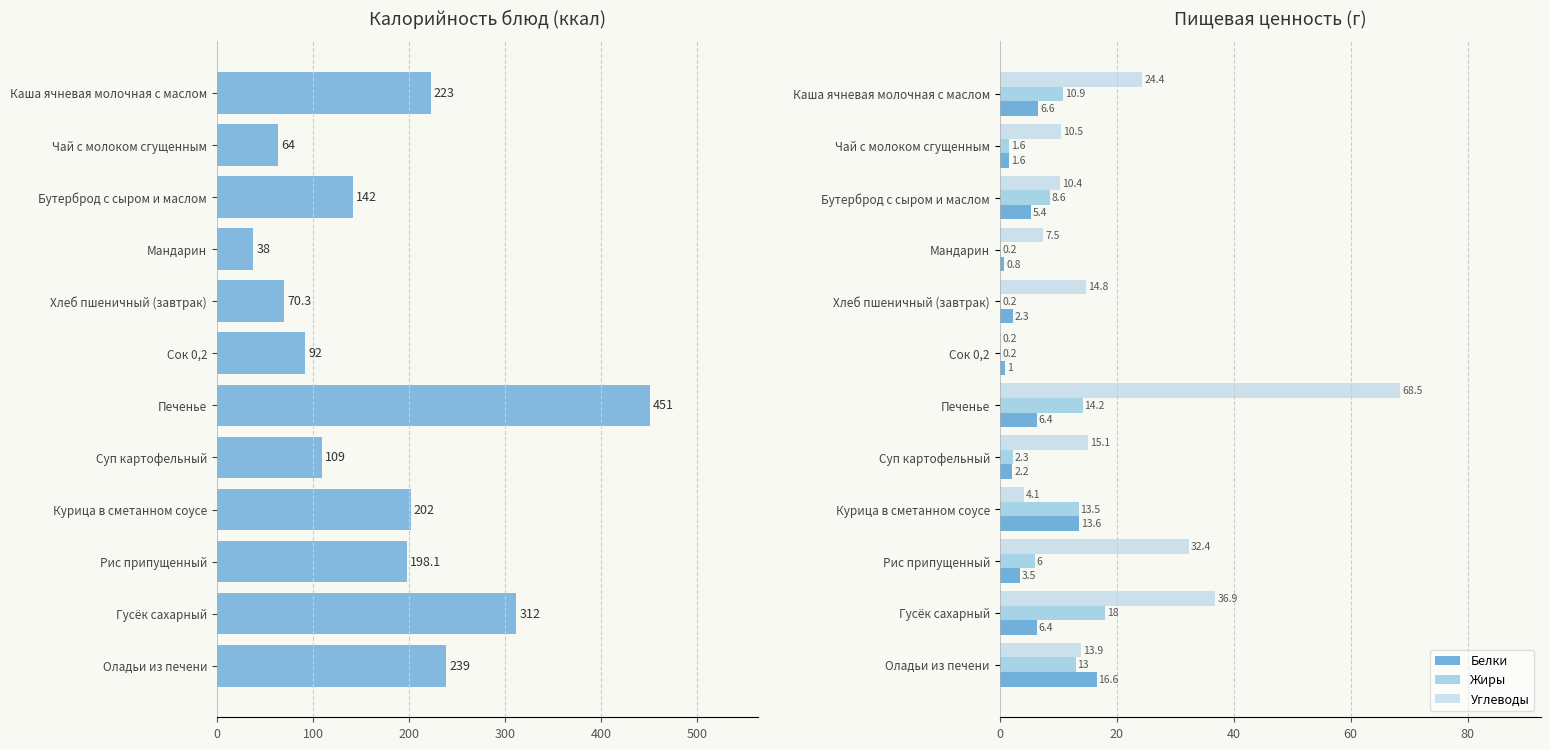

Which series has the largest total across all categories?

Калорийность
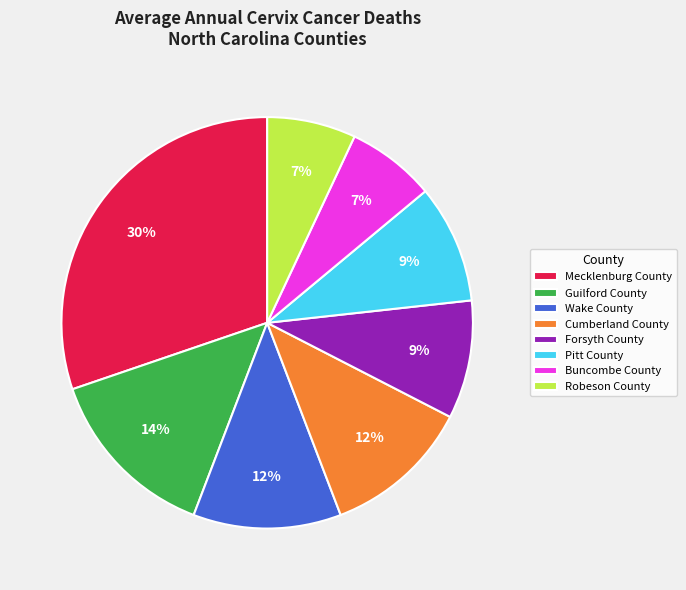

The Mecklenburg County slice represents 30% of the pie. True or false?

True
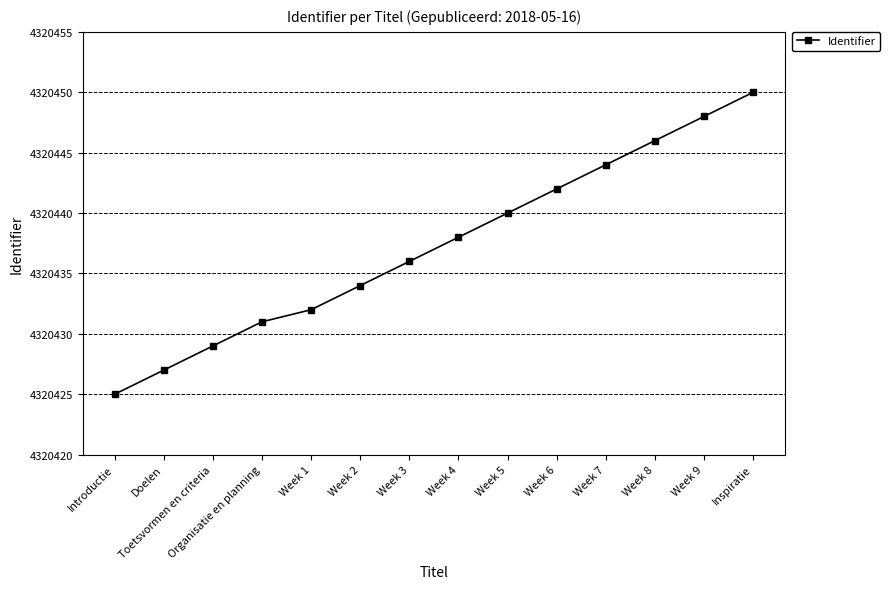

What position from the left is Week 8?

12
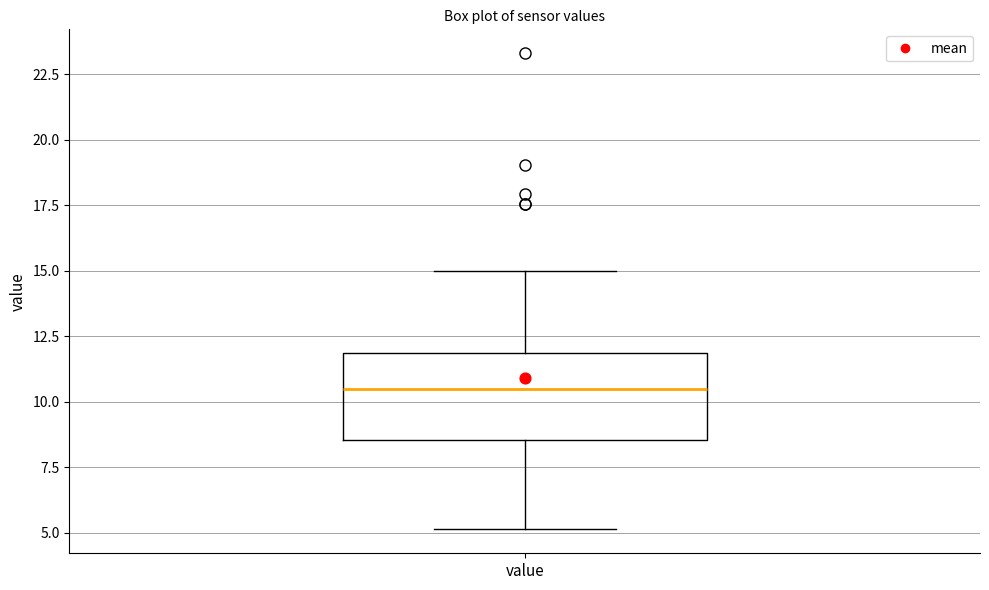

Where does the upper whisker of the box for value end on the y-axis? The values are not printed on the chart, so give them approximately, as read against the axis.

15.0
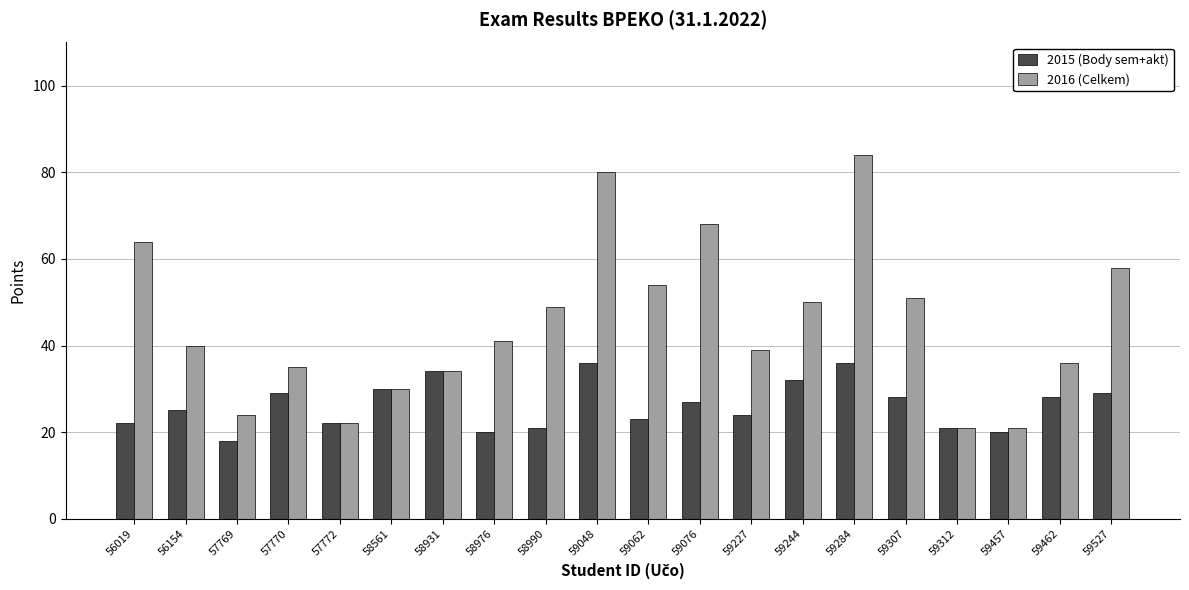

What is the spread (max minus min) of values at 59284?

48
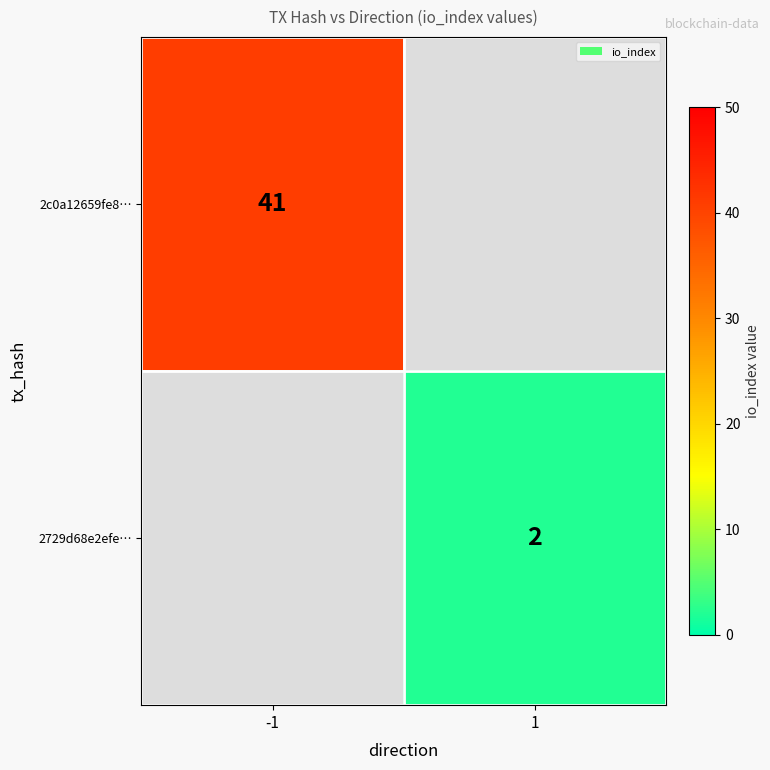

Is it true that 2729d68e2efe… equals 1 at 1?

False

PROMPT
Write out everything from the line containing "The Mecklenburg County" down to the end of the records, both included, and leave the pictures out.

REPLY TO THE EXERCISE
The Mecklenburg County slice represents 30% of the pie. True or false?

True

What position from the left is Week 8?

12

Where does the upper whisker of the box for value end on the y-axis? The values are not printed on the chart, so give them approximately, as read against the axis.

15.0

What is the spread (max minus min) of values at 59284?

48

Is it true that 2729d68e2efe… equals 1 at 1?

False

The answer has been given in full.